===== SUPPLIED ENTRIES

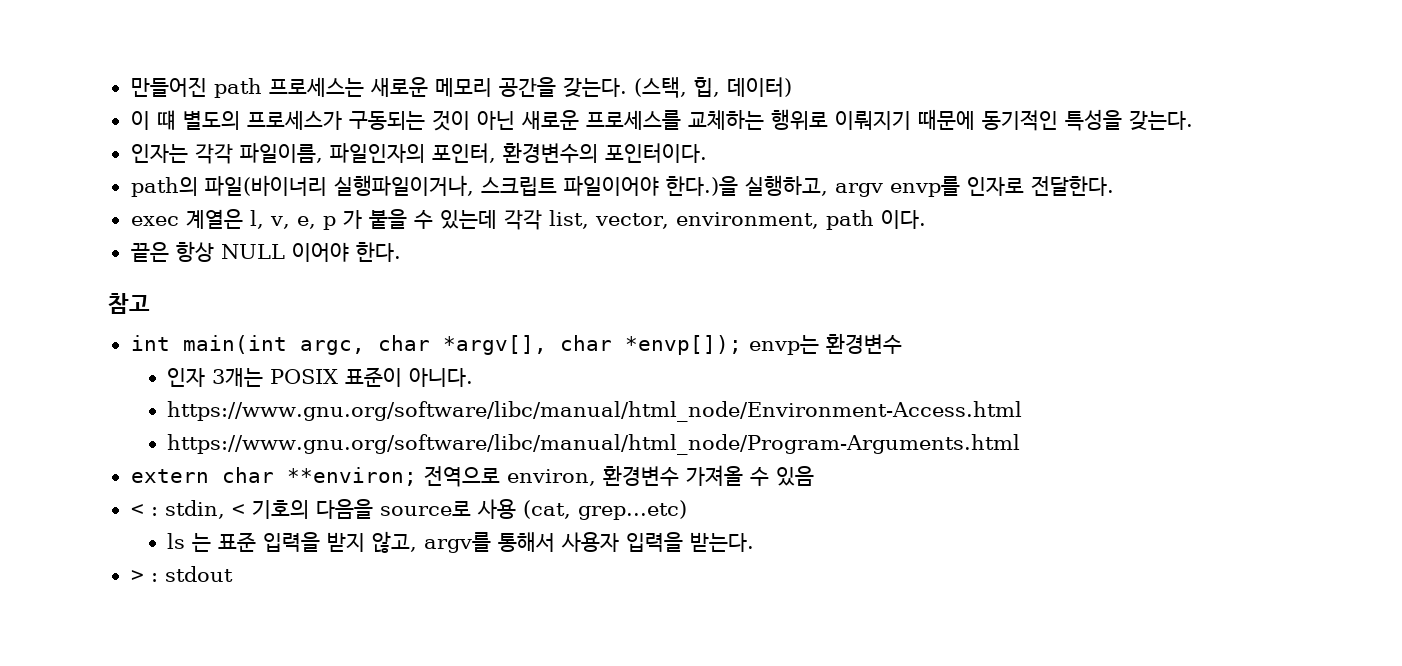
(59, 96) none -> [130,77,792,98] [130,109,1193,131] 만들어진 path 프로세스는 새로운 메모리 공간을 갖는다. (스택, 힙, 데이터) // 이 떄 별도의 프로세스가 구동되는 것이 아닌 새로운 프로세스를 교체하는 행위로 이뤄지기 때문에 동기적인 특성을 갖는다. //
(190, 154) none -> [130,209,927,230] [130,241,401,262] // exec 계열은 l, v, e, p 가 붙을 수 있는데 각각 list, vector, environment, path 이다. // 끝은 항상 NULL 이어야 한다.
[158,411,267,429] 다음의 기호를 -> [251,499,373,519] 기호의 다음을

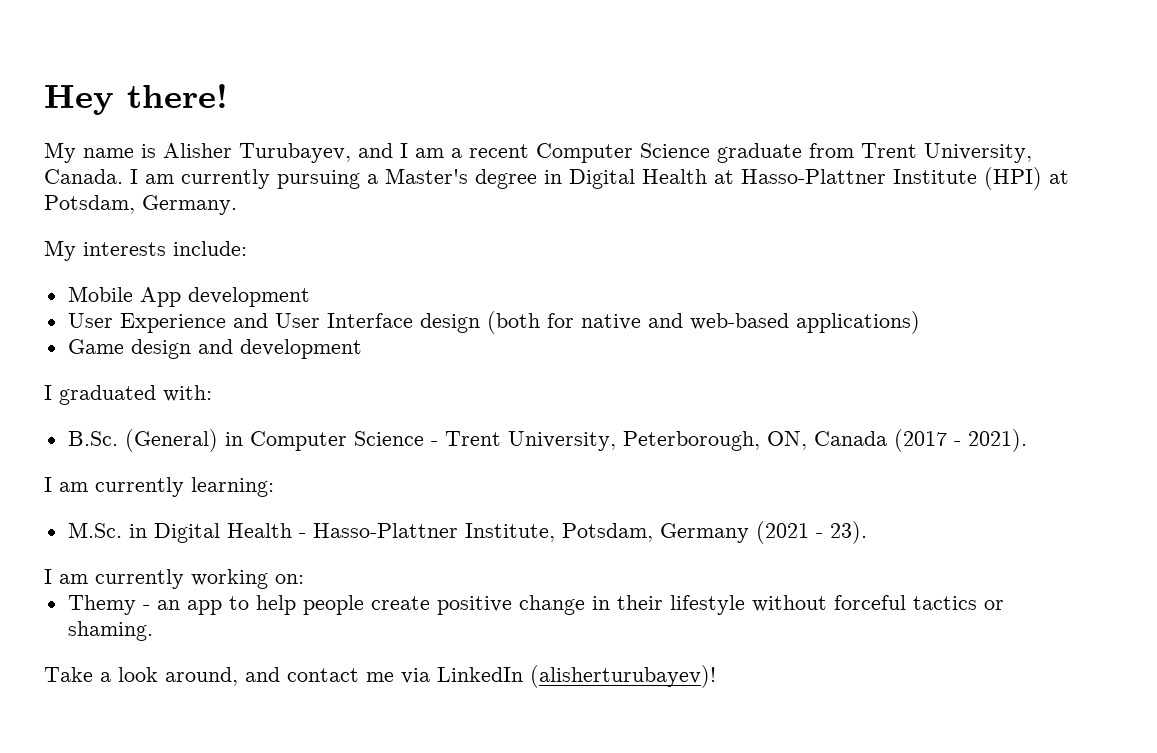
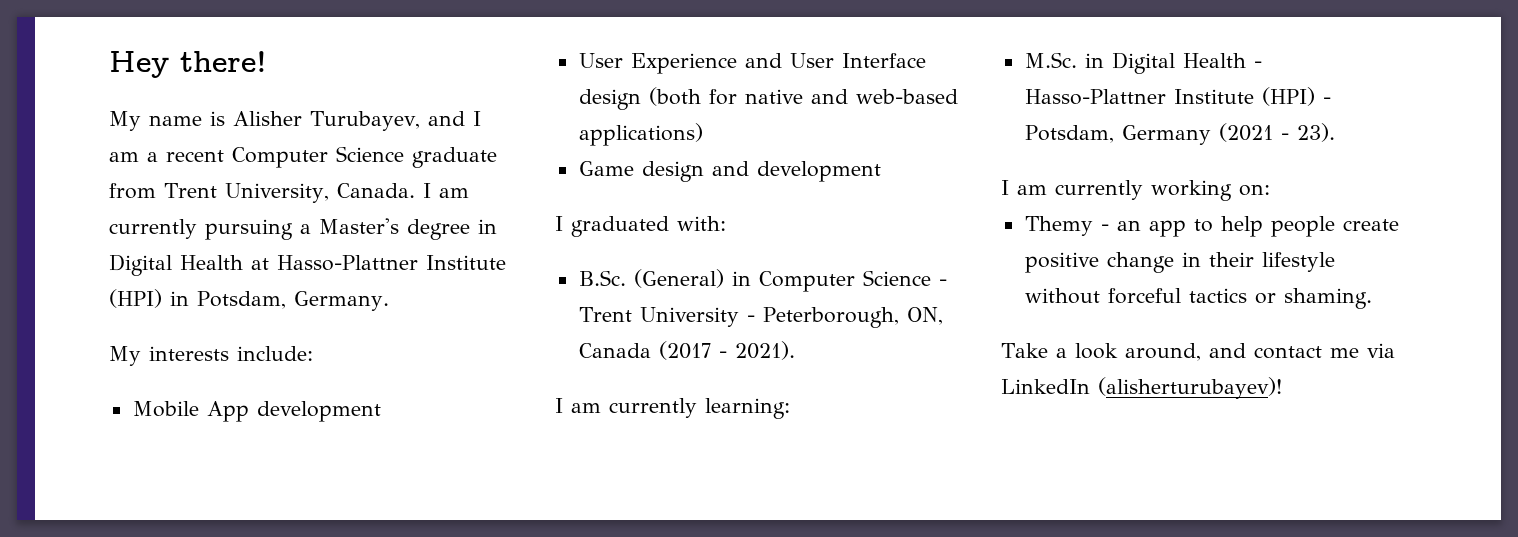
[1049,170,1069,184] at -> [170,291,189,306] in
[507,431,616,451] University, -> [639,307,755,327] University -
[464,523,555,542] Institute, -> [1173,87,1331,106] Institute (HPI) -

==========

» **WHAT TO WORK ON**
For this task, give again exactly the lines from the line with "[158,411,267,429] 다음의 기호를" through the end of the entries, including both ends, and omit the pictures.

» **TASK SOLUTION**
[158,411,267,429] 다음의 기호를 -> [251,499,373,519] 기호의 다음을

[1049,170,1069,184] at -> [170,291,189,306] in
[507,431,616,451] University, -> [639,307,755,327] University -
[464,523,555,542] Institute, -> [1173,87,1331,106] Institute (HPI) -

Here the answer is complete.